Great Measures Start With Great Words

by Stacey Barr |

Often in measuring performance we ask a question too soon: so, how do we measure that? As soon as you answer that question, you’re tumbling down the rabbit-hole toward a world of silliness and subjectivity. The characters you’re surrounded by are pretentious goals claiming to be too complex to measure, and confused goals draped in trivial counts and milestones.

word cloud of beautiful words

When you do performance measurement properly, you never have to ask that question in the first place. A good procedure for measure selection will walk you step-by-step from your goal, to its implied results, to the evidence of those results, to potential measures, and then to the most relevant and feasible of those measures.

A good measure selection procedure will start with words, not numbers.
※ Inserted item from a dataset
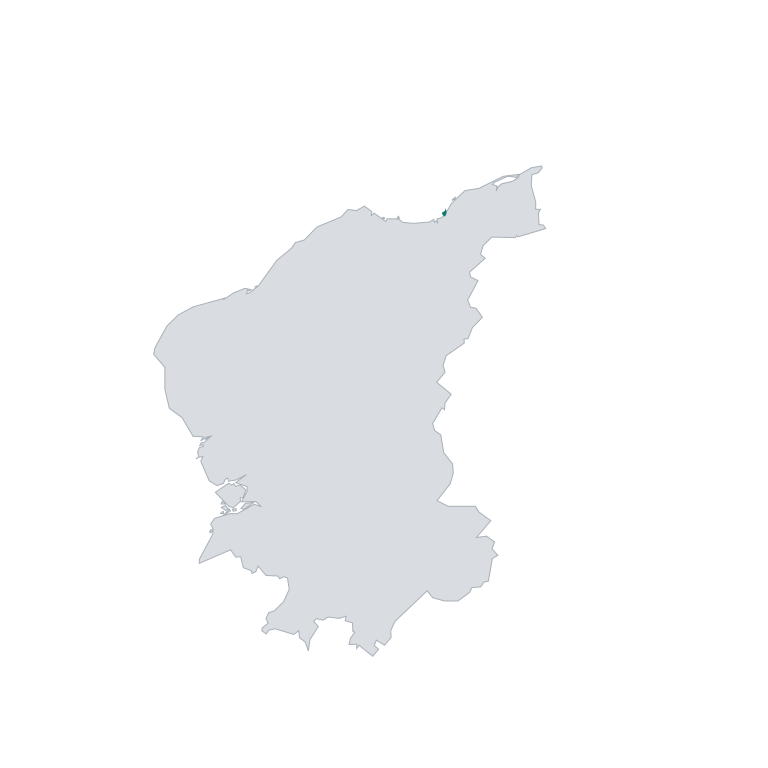 São Francisco do Sul, Santa Catarina, Brazil shown in context, rotated 219°
{"feature_id": "56859067B10973410912110", "entity_name": "São Francisco do Sul", "entity_type": "district", "adm_level": 2, "iso_a3": "BRA", "parent_name": "Brazil", "parent_adm1": "Santa Catarina", "projection": "equal_earth", "projection_center": [-48.617, -26.291], "detail": "fine", "context": "in_parent", "style": "filled", "palette": "teal", "viewbox_px": 768, "rotation_deg": 219, "n_neighbors": 0, "source": "geoboundaries", "source_scale": "gbopen_adm2", "svg_char_len": 4582}
<svg xmlns="http://www.w3.org/2000/svg" viewBox="0 0 768 768"><g transform="rotate(219 384 384)"><path d="M252.6,172.2L258.2,178.6L265.2,175.6L267.3,179.7L271.2,173.8L280.7,167.8L282.8,162.2L288.9,159.0L289.3,155.4L282.4,154.1L280.7,138.7L274.8,129.0L282.8,133.9L290.0,133.7L295.0,138.6L296.5,132.6L314.5,125.3L318.5,120.3L318.3,115.6L323.6,115.4L325.2,117.6L323.5,125.3L328.2,127.5L329.7,133.8L326.5,138.7L325.0,151.4L328.4,164.8L336.9,172.5L340.5,171.3L342.4,167.0L345.6,168.0L355.2,161.0L367.3,163.2L365.5,157.5L367.4,153.8L369.8,155.4L377.7,152.7L386.6,159.5L390.4,156.2L398.9,158.6L414.7,128.4L417.2,131.6L422.5,159.3L425.2,163.6L430.5,166.0L431.1,173.0L422.1,186.4L416.5,190.7L409.2,208.9L402.0,211.5L409.6,212.0L420.6,202.8L422.8,214.5L425.8,218.1L437.2,214.0L433.9,227.1L438.3,216.7L443.6,210.6L446.2,212.4L447.4,210.5L446.3,205.7L449.8,200.0L458.7,198.7L477.8,208.7L479.1,213.8L481.8,210.3L486.3,214.2L487.4,218.6L485.1,221.6L486.1,223.1L488.5,220.2L489.1,223.0L486.9,226.0L485.5,234.9L488.5,231.2L490.7,224.5L491.1,229.3L499.6,223.2L519.6,230.8L535.5,230.0L551.1,242.1L564.7,259.0L581.7,262.1L584.9,268.3L589.2,292.6L587.3,308.4L580.6,324.3L561.8,350.5L561.8,348.4L558.2,360.2L552.4,370.6L549.7,372.2L547.7,367.6L546.0,369.9L543.4,381.0L545.1,412.7L541.4,430.9L541.8,438.2L536.6,445.7L534.9,463.9L522.5,486.7L521.8,497.1L514.6,501.3L511.1,510.0L501.8,510.2L499.9,506.9L499.1,510.6L484.8,511.4L485.5,514.4L476.4,521.5L471.2,521.4L462.2,527.4L450.9,538.2L448.7,543.3L446.7,541.3L446.0,543.6L443.4,542.6L446.7,545.7L444.1,549.0L443.3,554.7L445.2,567.0L442.8,585.3L433.4,595.7L422.0,620.5L411.2,631.7L411.0,628.0L418.6,623.4L425.3,609.8L425.4,607.4L420.9,608.9L418.2,604.6L419.6,608.9L418.4,613.9L411.8,622.2L409.7,628.7L410.4,632.3L405.5,644.9L398.7,652.6L397.1,651.5L397.0,645.3L400.8,639.7L394.5,630.9L380.5,620.8L376.1,615.2L372.3,618.2L371.8,614.3L363.8,605.5L360.1,607.8L356.2,606.6L372.5,582.6L374.5,582.8L374.1,580.4L392.6,566.1L394.1,554.1L390.5,545.4L384.5,545.4L387.9,524.8L384.0,521.7L376.0,523.5L371.8,501.9L365.1,498.1L360.2,500.8L349.5,497.7L350.8,483.4L347.2,472.0L350.2,469.5L347.4,466.3L353.5,445.2L349.8,435.5L344.0,431.7L344.2,418.5L325.4,418.3L324.5,407.4L320.8,402.1L324.0,401.9L321.3,383.8L315.3,379.7L307.9,380.2L294.4,368.2L280.3,365.0L274.2,358.5L269.8,348.3L269.4,326.7L257.1,329.4L236.1,346.4L229.8,344.2L215.0,345.0L215.6,322.9L208.5,330.3L198.6,330.8L196.4,323.9L187.7,322.5L190.0,316.6L178.8,296.4L181.7,292.9L181.2,287.2L187.5,281.0L186.4,275.8L189.9,262.0L200.7,253.3L211.6,248.6L220.3,250.4L226.1,206.4L223.6,196.7L219.0,191.5L219.2,181.3L228.7,180.2L227.0,174.6L221.3,174.5L221.4,165.3L239.0,165.2L238.8,161.4L241.5,164.7L247.1,159.5L250.1,165.4L250.4,172.7L252.6,172.2ZM427.4,191.2L446.9,193.7L442.3,209.2L438.7,209.5L438.1,212.2L435.2,210.9L432.1,214.9L424.7,214.8L422.0,207.1L424.0,205.1L421.7,202.3L423.2,193.4L427.4,191.2ZM410.8,209.8L413.8,198.7L416.8,197.2L416.6,204.0L410.8,209.8ZM432.8,185.7L430.9,189.8L426.5,188.9L427.2,186.2L432.8,185.7ZM426.1,181.1L425.4,189.6L423.5,188.7L426.1,181.1ZM435.9,191.1L433.1,191.5L431.8,190.8L435.2,188.3L435.9,191.1ZM423.2,191.4L420.3,194.1L419.1,192.7L421.2,190.2L423.2,191.4ZM428.4,183.9L427.1,182.2L429.4,180.5L429.6,182.1L428.4,183.9ZM426.9,162.1L425.2,162.5L424.9,159.4L426.4,159.2L426.9,162.1ZM445.9,574.6L445.3,572.1L446.6,569.8L446.9,570.4L445.9,574.6ZM478.0,520.5L478.4,523.4L476.5,522.8L478.0,520.5ZM444.9,556.5L444.1,555.0L445.3,553.4L445.8,554.0L444.9,556.5ZM488.0,229.3L486.8,232.5L488.0,228.0L488.0,229.3ZM548.6,372.7L546.6,373.6L547.9,371.1L548.6,372.7ZM489.9,512.6L488.0,513.5L487.6,513.0L488.8,511.7L489.9,512.6ZM545.3,378.4L544.6,380.1L544.1,379.0L545.3,378.4ZM482.8,207.5L482.9,209.2L482.4,209.0L482.8,207.5Z" fill="#d9dde1" stroke="#a8b0b8" stroke-width="1"/><path d="M444.1,555.9L444.2,556.0L444.3,556.0L444.5,556.2L444.5,556.3L444.6,556.5L444.5,556.8L444.5,557.0L444.8,557.2L444.7,557.0L444.7,556.9L444.8,556.8L444.8,556.7L444.9,556.4L444.9,556.2L445.0,556.2L445.1,555.9L445.1,555.7L445.2,555.4L445.3,555.3L445.3,555.2L445.4,554.9L445.5,554.8L445.5,554.7L445.6,554.4L445.7,554.2L445.8,554.1L445.7,554.0L445.5,553.9L445.5,553.7L445.5,553.4L445.4,553.3L445.2,553.4L445.0,553.5L444.9,553.5L444.7,553.7L444.6,553.8L444.5,553.7L444.4,553.7L444.5,553.6L443.3,552.8L443.2,552.8L443.0,553.0L442.9,553.1L443.0,553.3L443.1,553.5L443.2,553.8L443.1,554.0L443.3,554.4L443.3,554.6L443.3,554.9L443.4,555.0L443.5,555.1L443.5,555.3L443.5,555.5L443.8,555.7L443.9,555.8L444.0,555.8L444.1,555.9ZM445.9,553.4L445.9,553.5L445.9,553.4Z" fill="#14b8a6" stroke="#0f766e" stroke-width="1.5"/></g></svg>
It will insist that you rewrite your goals using words that make the goal come to life in your mind’s eye.

And it won’t be easy. You’ll default back to weasel words faster than a speeding bullet. You’ll debate about what the goal really means. You’ll find it easier to talk about how to achieve the goal than how to know to what extent it is achieved. You’ll list tenuous evidence of your goal. And the measures you craft from that evidence will likely be written vaguely and unquantitatively.

These are the biggest mistakes I see people make in selecting performance measures. And it all has to do with the use of words. My niece would encourage her 1-year-old daughter to try hard to express herself when she wanted something, by saying “Leah, use your words.”

When you’re after more meaningful performance measures, use your words. Describe very clearly the result you want to measure. Describe very clearly the evidence of that result. Describe very clearly the potential measures that will quantify that evidence.

Don’t be lazy. Be deliberate. The better you can use your words, the better your measures will be. The clearer you are about what you’re trying to achieve, the more meaningful your measures will be.

DISCUSSION:

How often do you hear people ask “What should we measure?” What happens next?